Je trouve cela extrêmement risqué. D’ailleurs, les médecins et experts en santé publique de ce pays critiquent vertement leur gouvernement pour avoir choisi cette orientation. Les évènements récents démontrent que la Suède a fait fausse route. Un calcul simple montre qu’une stratégie consistant à laisser aller la nature sans intervenir aurait pu coûter la vie à 40 000, voire 60 000 personnes au Québec, une population comparable à celle de la Suède. Récemment, il était question dans un point de presse d’une centaine de milliers de décès en Ontario si aucune mesure de confinement n’avait été prise. Bien sûr, le confinement actuel n’est pas tenable à long terme. Mais il est important de tout faire d’abord pour freiner l’épidémie, avant de s’organiser pour savoir quand on pourra remettre le nez dehors et qui pourra sortir en premier. Il faudra alors faire passer des tests pour connaître ceux et celles qui ont été infectés, mais qui ne sont plus contagieux. J’ai idée qu’il s’agira pour beaucoup de jeunes aujourd’hui porteurs du virus mais asymptomatiques.
Vos études en démographie historique démontrent que les personnes exposées à des virus de la grippe durant leur enfance sont plus résistantes quand survient une épidémie causée par un virus similaire. Peut-on appliquer ce phénomène à la réalité actuelle?
Cette hypothèse a pour nom l’empreinte antigénique. Nous avons indiqué dans un article paru en janvier dernier que les adultes qui ont été exposés au virus H1N1 lorsqu’ils étaient enfants, dans les années qui ont suivi la pandémie de grippe espagnole de 1918, possèdent les anticorps pour combattre le virus et se portent donc assez bien lorsqu'ils sont exposés à un nouveau virus de type H1N1. Mais dans une saison dominée par le virus H3N2, ils s’en tirent moins bien, avec des taux de mortalité nettement plus élevés. On pourrait imaginer qu’un phénomène semblable explique pourquoi les enfants et les jeunes adultes sont épargnés dans la pandémie de COVID-19. Selon des études génétiques, le virus qui en est responsable pourrait avoir certaines affinités avec d’autres coronavirus apparus depuis les années 80 et qui causent chaque année des rhumes bénins dans les populations. Exposés tôt dans la vie à ces virus apparentés, les individus de moins de 40 ans auraient un système immunitaire mieux outillé pour faire face au coronavirus à l’origine de la COVID-19.
Vos travaux s’appuient sur des données démographiques et épidémiologiques d’ici et d’ailleurs; sont-elles toujours dignes de foi?
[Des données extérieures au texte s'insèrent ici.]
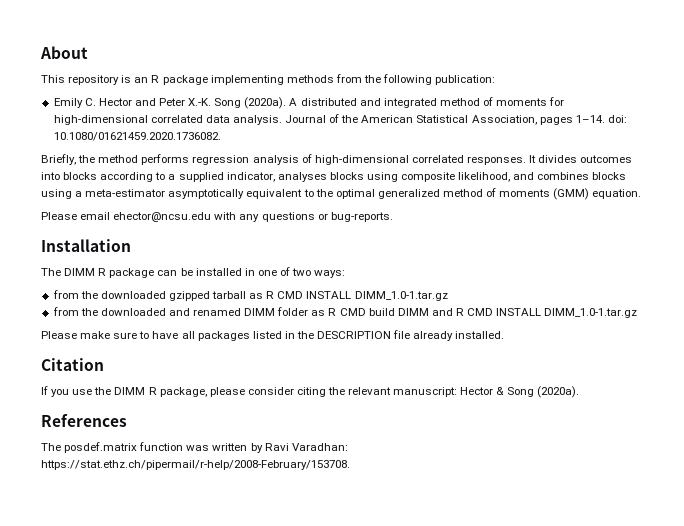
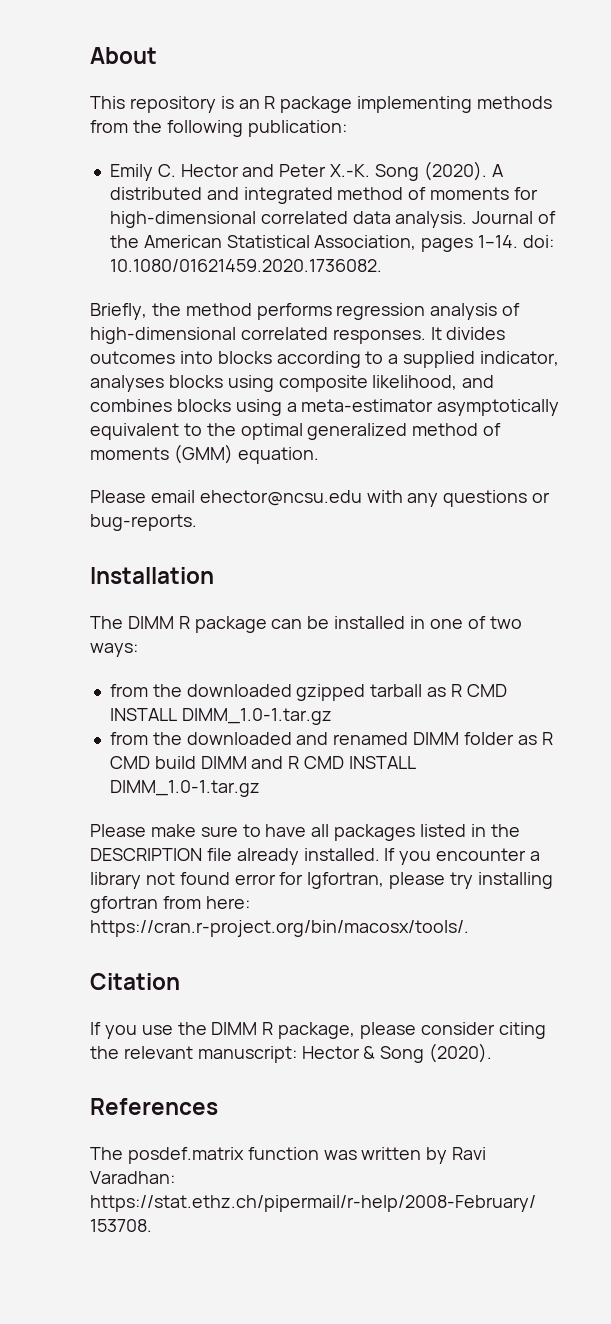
[244,97,287,109] (2020a). -> [423,161,487,181] (2020).
(505, 335) none -> [384,848,541,865] [90,872,553,889] [90,896,250,913] [90,920,469,937] If you encounter a library not found error for lgfortran, please try installing gfortran from here: https://cran.r-project.org/bin/macosx/tools/.
[536,386,579,398] (2020a). -> [429,1043,493,1063] (2020).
Il faut savoir les interpréter. Par exemple, certains États ne testent que les personnes qui se présentent à l’hôpital avec des symptômes alors que d’autres, comme la Corée du Sud, l’Islande ou le Québec, ont mis beaucoup l’accent sur les tests diagnostiques. Je suis convaincu que la létalité du virus en Italie est surévaluée parce qu’on y sous-estime largement le nombre d’individus infectés. Malgré tout, d’innombrables personnes ont été contaminées dans la plupart des pays et ont transmis le virus sans jamais avoir été désignées comme porteuses. Cela complique l’estimation de la létalité, ou le nombre de décès parmi les personnes infectées.
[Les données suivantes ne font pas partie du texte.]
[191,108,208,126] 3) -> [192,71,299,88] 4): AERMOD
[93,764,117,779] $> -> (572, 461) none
Par ailleurs, les sondages regroupent trop souvent les personnes dans des «groupes d’âge», alors qu’on aurait avantage à rapporter des âges exacts ou, à la rigueur, à les ramener dans des tranches d’âge de 5 ou 10 ans et, surtout, à éviter les catégories de type «moins de 20 ans» ou «plus de 60 ans». Ma recherche actuelle sur la COVID-19 montre clairement une augmentation de la mortalité exponentielle après 50 ans en Espagne comme en France, avec des différences proportionnelles entre les hommes et les femmes. Avec de grands groupes d’âge, ce phénomène n’est tout simplement pas observable. Il me semble que nous devrions adapter nos lectures démographiques en fonction des besoins de la recherche; sinon, c’est comme si nous prenions un microscope du 17e siècle pour observer les microbes d’aujourd’hui.